The Cannes Film Festival's Competition has its heavy favourite for the Palme d'Or in Michael Haneke's Amour (Love), but each new day brings a wave of heavy-hitters seeking to mount their own challenge.
Best of the recents has been Killing Them Softly, Andrew Dominik's reunion with Brad Pitt following the arty, elegiac The Assassination Of Jesse James By The Coward Robert Ford. A more commercial collaboration than their first, this comic crime-thriller, shot with a down and dirty palette, is a blistering treat, a slick, smartly-scripted adaptation of the 1974 novel Cogan's Trade that pitches mob syndicates in the mould of America's cutthroat, bottom-line-obsessed boardrooms.
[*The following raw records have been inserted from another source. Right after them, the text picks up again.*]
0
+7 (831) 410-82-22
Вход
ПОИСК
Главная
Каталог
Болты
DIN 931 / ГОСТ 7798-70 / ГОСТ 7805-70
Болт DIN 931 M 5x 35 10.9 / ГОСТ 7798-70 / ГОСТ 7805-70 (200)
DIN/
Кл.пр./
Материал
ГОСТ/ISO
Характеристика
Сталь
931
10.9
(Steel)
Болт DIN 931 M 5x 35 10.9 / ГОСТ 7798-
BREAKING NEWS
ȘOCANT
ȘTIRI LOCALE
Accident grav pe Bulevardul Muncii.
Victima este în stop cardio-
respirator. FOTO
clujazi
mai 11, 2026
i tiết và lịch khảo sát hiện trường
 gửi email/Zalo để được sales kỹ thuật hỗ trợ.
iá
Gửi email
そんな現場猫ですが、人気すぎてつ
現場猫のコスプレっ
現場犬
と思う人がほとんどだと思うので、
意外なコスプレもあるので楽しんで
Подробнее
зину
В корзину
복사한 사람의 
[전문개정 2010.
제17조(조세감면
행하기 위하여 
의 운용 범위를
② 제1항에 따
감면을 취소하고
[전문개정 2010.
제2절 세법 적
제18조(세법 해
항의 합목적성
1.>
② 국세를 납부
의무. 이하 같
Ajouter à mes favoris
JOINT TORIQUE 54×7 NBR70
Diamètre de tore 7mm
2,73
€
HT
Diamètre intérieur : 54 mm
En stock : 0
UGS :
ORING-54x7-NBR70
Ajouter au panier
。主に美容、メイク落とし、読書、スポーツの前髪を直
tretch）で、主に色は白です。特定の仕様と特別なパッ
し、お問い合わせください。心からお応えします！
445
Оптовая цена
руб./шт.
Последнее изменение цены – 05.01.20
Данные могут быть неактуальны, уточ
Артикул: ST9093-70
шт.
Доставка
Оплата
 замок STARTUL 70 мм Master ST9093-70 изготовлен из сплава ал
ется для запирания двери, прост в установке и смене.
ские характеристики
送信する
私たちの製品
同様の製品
It starts with a pair of bottom-feeding dunces (Animal Kingdom's Ben Mendelsohn and Monster's Scoot McNairy, both excellent) knocking off a mob-controlled poker game, and Pitt's enforcer Jackie Cogan being called in to find them and kill them (softly or otherwise). Plenty of nasty violence along the way, but it's the series of stimulating dialogue encounters that take this beyond your average criminal encounter. Much of it bears a Tarantino-esque mark, including Cogan's regular updates to middle-management mob-man Richard Jenkins and his awkward heart-to-hearts with James Gandolfini's repugnant add-on hitman. And, set in 2008 New Orleans, the background noise is supplied by Obama's Presidential campaign rhetoric, so hopeful at the time, so hollow in hindsight.
The film's attempts to tie itself to the decline of capitalism might be a bit strained, but overall Dominik's served up a mesmeric result and Pitt continues the rich vein of form he's been ploughing in recent years…
Kylie Minogue sings a ballad, Eva Mendes gets snatched by a leprechaun-troll and taken to his underground lair, and limousines banter together after a long hard day on the Parisian boulevards in Leos Carax's magnificently bonkers Holy Motors. Following Denis Lavant (who resembles Mickey Rourke's unwell cousin) as he's ferried around Paris on a series of bizarre assignments that involve him adopting different disguises, from a begging gypsy woman to a hitman hired to kill someone who turns out to be himself, Carax's fevered vision seems to be some kind of comment on acting and the nature of performance.
Or it could just be the results of a bad drug trip – we're none the wiser, really. The press screening received an overtly enthusiastic reception from critics and while it's hard to imagine the jury going for it in a big way, stranger things have happened – although nothing, frankly, will out-strange Holy Motors at Cannes this year.